The Digital Tools, Geospatial and Farming Systems Consortium (DGFSC), funded by The Feed the Future Innovation Lab for Collaborative Research on Sustainable Intensification (SIIL), conducted a review to identify challenges and opportunities for different livestock farming systems in Senegal as a focus country in the region of West Africa.

An exhaustive literature search was conducted and focused on retrieving peer-reviewed journal manuscripts and reports published by government and non-government organizations. Eeswaran Rasu, Ph.D. candidate at Michigan State University, explained that this research is relevant since it will help implement potential interventions and improve the livestock systems while enhancing the livelihood of the people living in this region.

According to the research, pastoral, agro-pastoral, and off-land systems are the three major livestock production systems in Senegal, which are unique in terms of agroclimatology and degree of intensification and integration. Meanwhile, Senegal heavily depends on importing livestock products (e.g., beef, milk, and eggs) to meet its national requirement.

According to Eeswaran, the major challenges identified in livestock systems are lack of pasture and quality feed, scarcity of water resources, undeveloped breeding and management of livestock, climate change, poor marketing and trade, and socioeconomic constraints.

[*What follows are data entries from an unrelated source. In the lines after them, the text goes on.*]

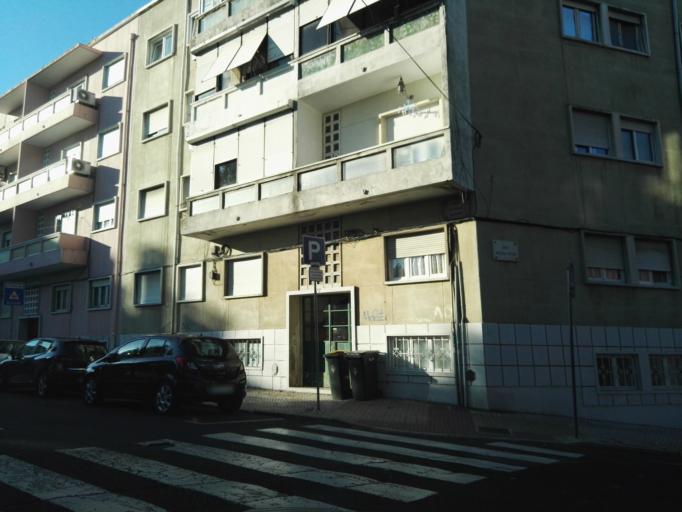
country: PT
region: Lisbon
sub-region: Lisbon
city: Lisbon
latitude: 38.7480
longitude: -9.1361
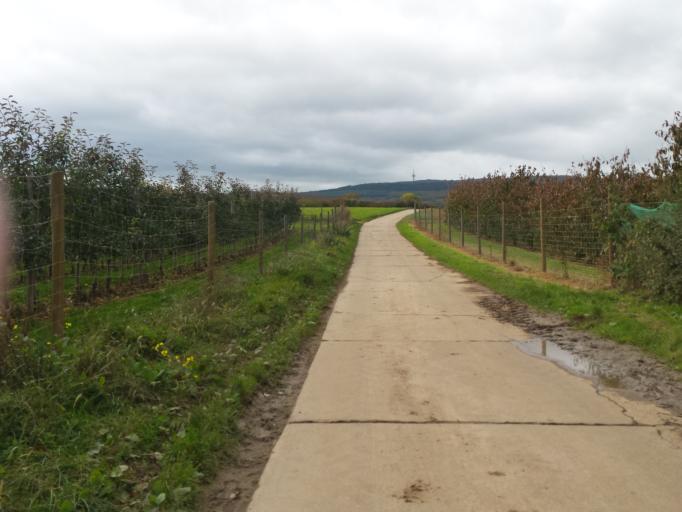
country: DE
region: Hesse
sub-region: Regierungsbezirk Darmstadt
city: Friedberg
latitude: 50.3264
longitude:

Moreover, the DGFSC summarized plausible interventions to improve the productivity of livestock farming systems. In this way, concentrated efforts must be taken to better implement suitable interventions for sustainable livestock sector development in this region. Below are the summary of interventions:

Monitoring the seasonal availability of pasture composition and quality at a regional level and provide prompt pasture availability information to pastoralists

Disseminating information about the benefits of dual-purpose crops to enhance agriculture-livestock integration while reducing transhumance and farmer-pastoralist conflicts

Developing crop varieties with tolerant traits to drought, heat, and salinity stress

Strengthening weather monitoring and seasonal climate forecasting to predict droughts and floods and establishing early warning systems for farmers to plan cropping system before the onset of rain.

Enhancing extension services to disseminate climate-smart agriculture and related techniques.

Improving disease surveillance in pastoral areas and increasing veterinary care facilities in remote villages

Strengthening local institutions for livestock research, development, and outreach

Revisiting current livestock policies to better support livestock farming

Eeswaran emphasized that this research will assist in implementing more interventions through modeling approaches. For example, through computer simulation and modeling, we can identify the best practices for integration of crop and livestock systems. This modeling process was identified in the proposed work plan under the DGFSC. Eeswaran hopes that the collected data and summarized information in this review will help in the future steps to develop an integrated model with dual-purpose crops and livestock systems in this region.